Fitch Affirms PSP's Senior Unsecured Rating at 'A-'; Outlook Stable
The affirmation reflects Fitch's expectation of PSP's continued strong financial risk profile, driven by recurring rental income from a high quality, purely Swiss commercial property portfolio. A conservative balance sheet and management approach towards financing its long- term assets provide strong headroom for the current ratings. The Swiss property market remains stable despite having shown some weakness in 2014. PSP's business model is underpinned by a positive yield gap between its property income yields and low CHF funding rates.
KEY RATING DRIVERS
Uncertain Environment
In January the Swiss Central Bank announced its decision to remove its currency cap and further lower its benchmark rate. PSP is a pure Swiss company and does not directly suffer from any strengthening of the Swiss franc. Nonetheless Fitch will monitor any impact a stronger franc may have on its tenants. Uncertainties from the ongoing immigration and tax reforms may also cast a shadow on the overall appeal of the Swiss real estate market.
LTV Through-the-Cycle
Fitch believes PSP has conservatively managed its loan-to-value ratio (LTV; investment properties/net debt) through the cycle and will continue to do so. The LTV decreased to 30% in 2014 from 37% in 2009, largely driven by increased portfolio value. As a result PSP positively compares with players, which used revaluation gains to further leverage their balance sheet. The modest increase of the LTV in 2014 came from an acquisition in Basel and somewhat higher development expenses but does not change our overall positive view.
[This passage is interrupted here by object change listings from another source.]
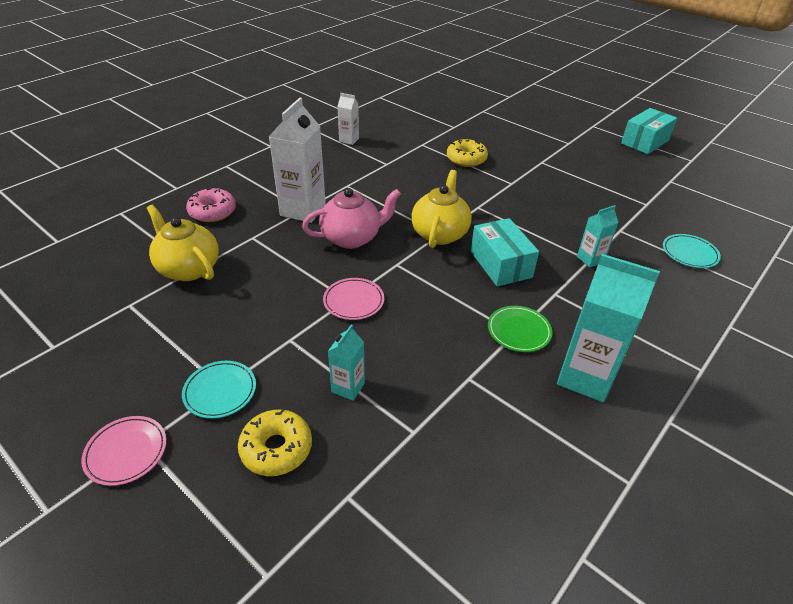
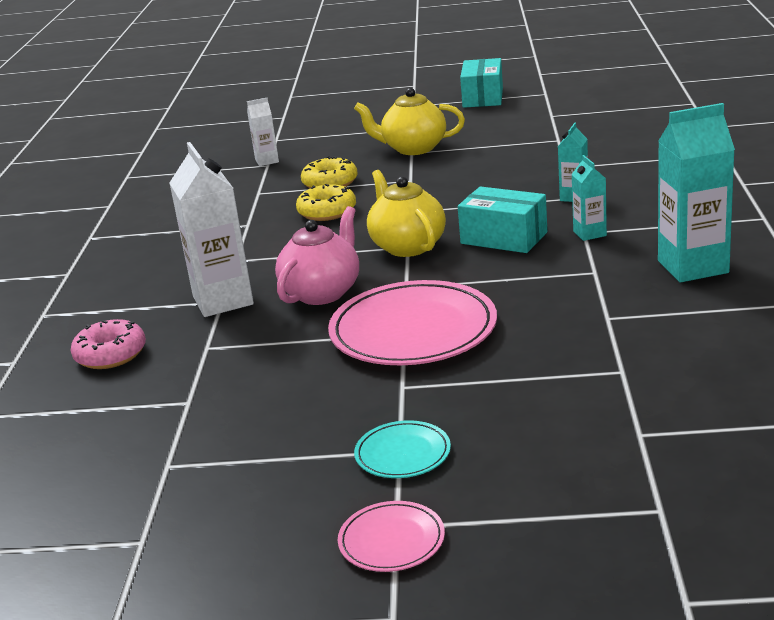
camera: 35 degrees left, 15 degrees down
(188, 268) = (179, 405): yellow teapot -> yellow teapot (413, 148)
(276, 448) = (528, 449): yellow donut -> yellow donut (327, 212)
(348, 387) = (518, 381): turquoise carton -> turquoise carton (589, 233)
(349, 140) = (162, 226): white carton -> white carton (267, 161)
(353, 301) = (413, 330): pink plate -> pink plate, size x2.07
(519, 331) = (595, 269): green plate -> none
(689, 253) = (645, 155): turquoise plate -> none

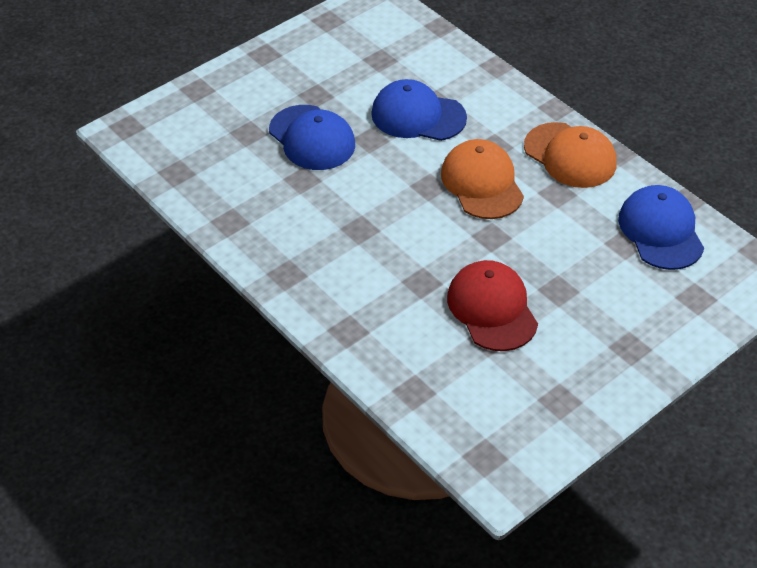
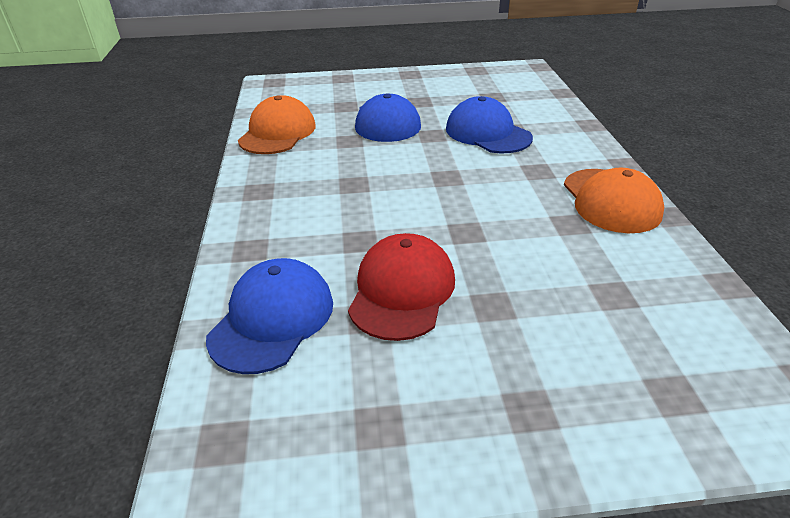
camera: 35 degrees right, 10 degrees down
(482, 183) = (498, 191): orange cap -> orange cap (277, 133)
(661, 231) = (672, 300): blue cap -> blue cap (272, 319)

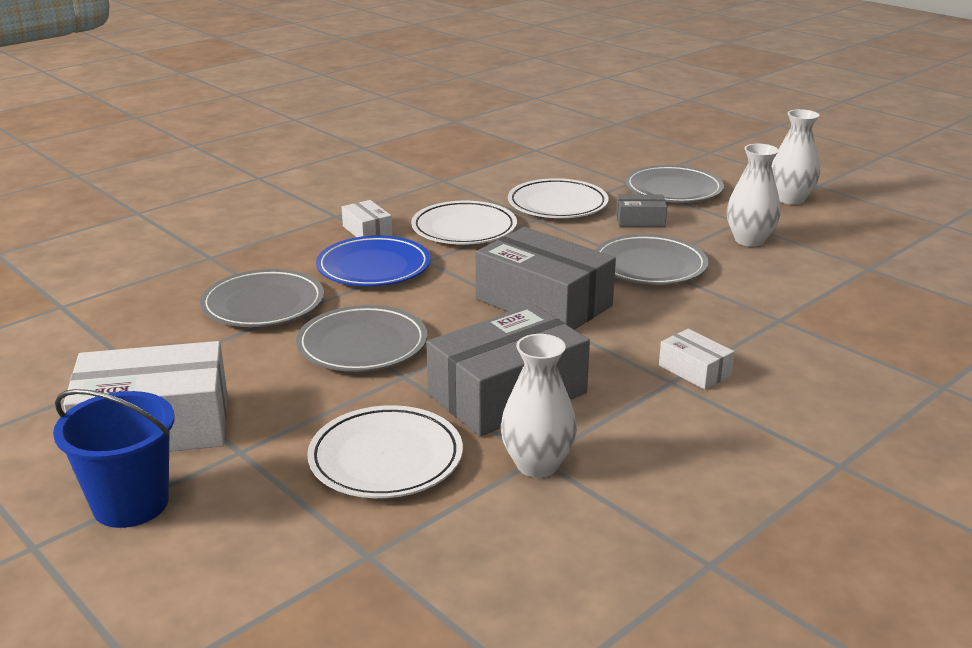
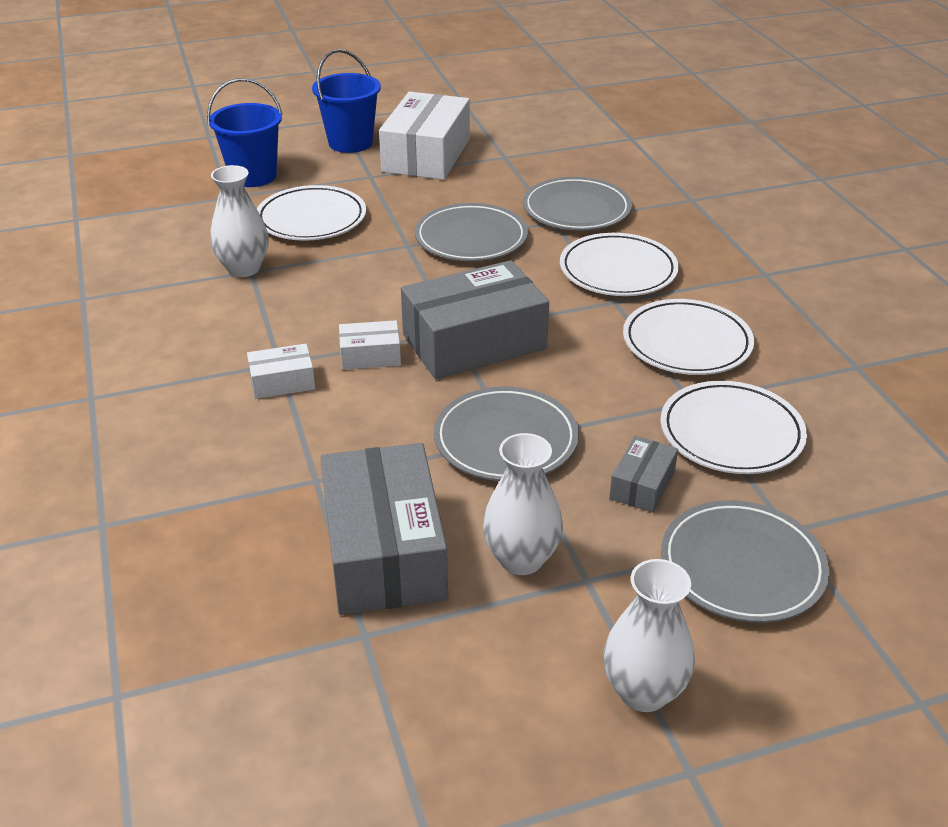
camera: 115 degrees right, 10 degrees up
(288, 558) = (253, 176): none -> blue bucket
(367, 231) = (712, 284): white box -> white box (370, 356)
(373, 267) = (618, 270): blue plate -> white plate
(507, 394) = (340, 281): grey box -> grey box (384, 551)

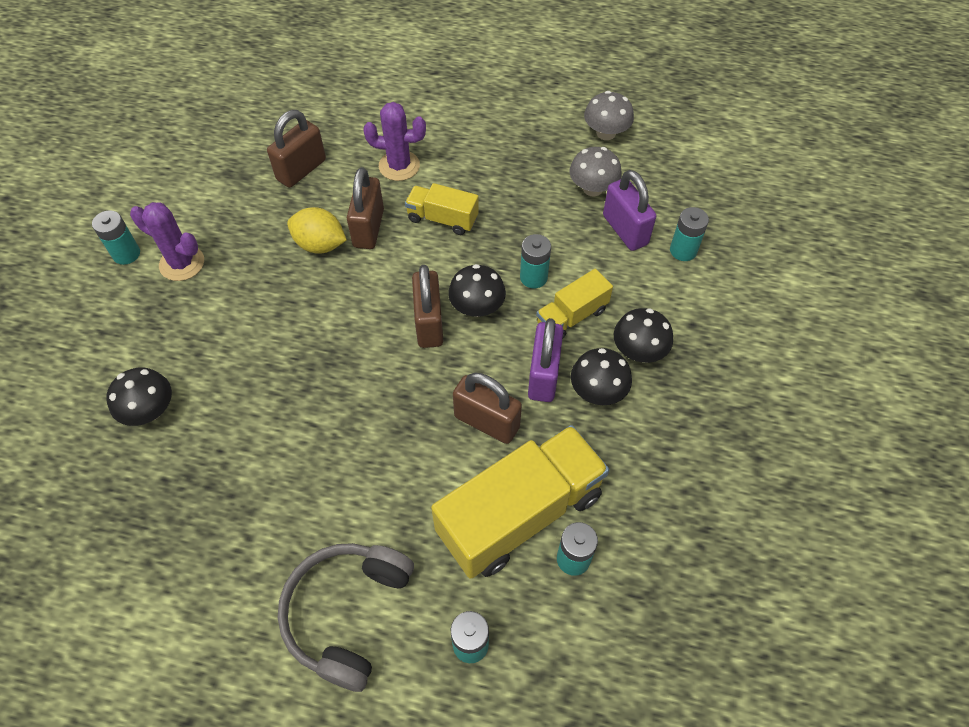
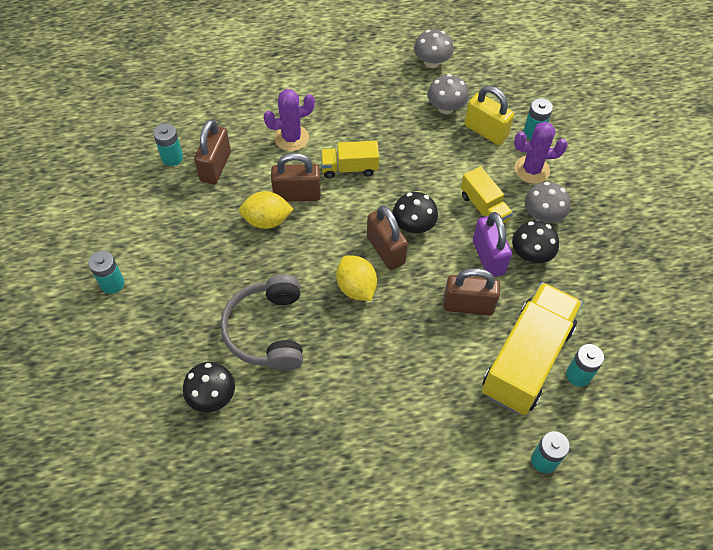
camera: 25 degrees left, 0 degrees up
(182, 263) = (164, 274): purple cactus -> purple cactus (531, 170)
(347, 613) = (450, 477): grey headphones -> grey headphones (267, 330)
(368, 228) = (297, 195): brown padlock -> brown padlock turned 75 degrees counterclockwise
(371, 352) = (356, 287): none -> yellow lemon
(533, 277) = (441, 189): turquoise battery -> turquoise battery (172, 157)
(572, 316) = (484, 208): yellow truck -> yellow truck turned 60 degrees counterclockwise
(625, 230) = (485, 131): purple padlock -> yellow padlock
(638, 351) = (542, 215): black mushroom -> grey mushroom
Strong Debt Serviceability
PSP has a firm track record of beating Fitch's estimates and we expect the company to continue to achieve EBITDA net interest cover around 6.0x and an LTV between 25% and 35% over the medium term. This is well within the rating guidelines, despite shorter lease structures in Switzerland (three to five years versus seven to eight years for offices in the UK).
Property Bubble Emerging
The current low and even negative interest rate environment continues to increase the level of capital flows into prime Swiss commercial property, which is viewed as a safe haven. This has started to stretch fundamentals and Fitch expects yields on PSP's assets to remain low. The five-year Swiss franc swap rate has remained below 1%, making it attractive to investors when funding prime property assets yielding around 4%.
Turning Swiss Rental Market
The Swiss rental market is expected to remain somewhat weak in 2015, with pressure on vacancy rates especially in Zurich and flattish rents. However, the Swiss market should remain reasonably healthy for prime offices. The rental market continues to be supported by a robust Swiss economy still attracting international businesses.
Strong Recurring Rental Income
Cash flow generation has proved defensive through the cycle, driven by mild inflationary increases and rent improvements upon renewals. Vacancy rate increased slightly to 10% in 2014 (8% in 2013) and PSP's management appears more cautious, flagging a growing supply in Zurich. Vacancies should remain slightly above what has been observed over the last few years. PSP does not have any significant tenant arrears and has not experienced any material tenant defaults.
Measured Development Exposure
PSP's outstanding committed development exposure is moderate at CHF171m, although the potential programme is around CHF439m over the medium term. Fitch expects total development capex for 2014 & 2015 to remain below 3% of the investment property portfolio.
Limited Geographic Diversification
The ratings are constrained by the size of the Swiss property market, which is small by European standards. The ratings also incorporate the fairly short-term lease structure in Switzerland (five years with the possibility of extending at the tenant's request for a further five).
KEY ASSUMPTIONS
Fitch's key assumptions within our rating case for the issuer include:
- Almost flat rental income driven by a slight increase in vacancy rate and near zero inflation expectation
- No material change in valuation in 2015
- A small decrease in funding rates
RATING SENSITIVITIES
Negative: Future developments that could lead to negative rating action include:
- An increase in rent arrears, tenant defaults, resulting in EBITDA interest cover falling below 2.5x (7x in 2014)
- LTV above 40% (30% in 2014) and net debt to EBITDA above 9.5x (8x in 2014) on a sustained basis
- Material committed development spend rising above 15% of the portfolio (3% in 2014)
Positive: Future developments that could lead to positive rating actions include:
- An upgrade could occur if PSP materially diversified its existing portfolio geographically or by sector. This transformation would have to be supported by financial metrics being maintained, notably LTV below 40% through the cycle.
LIQUIDITY AND DEBT STRUCTURE
PSP has solid liquidity as the company enjoys CHF580m of undrawn credit facilities that should cover its needs over the next 24 months. PSP does not face any debt maturity before 2016 and has only limited committed capex.
The company has firm access to both local Swiss banks and bond markets, as illustrated by its CHF100m 1% bond maturing in 2025 issued in January 2015.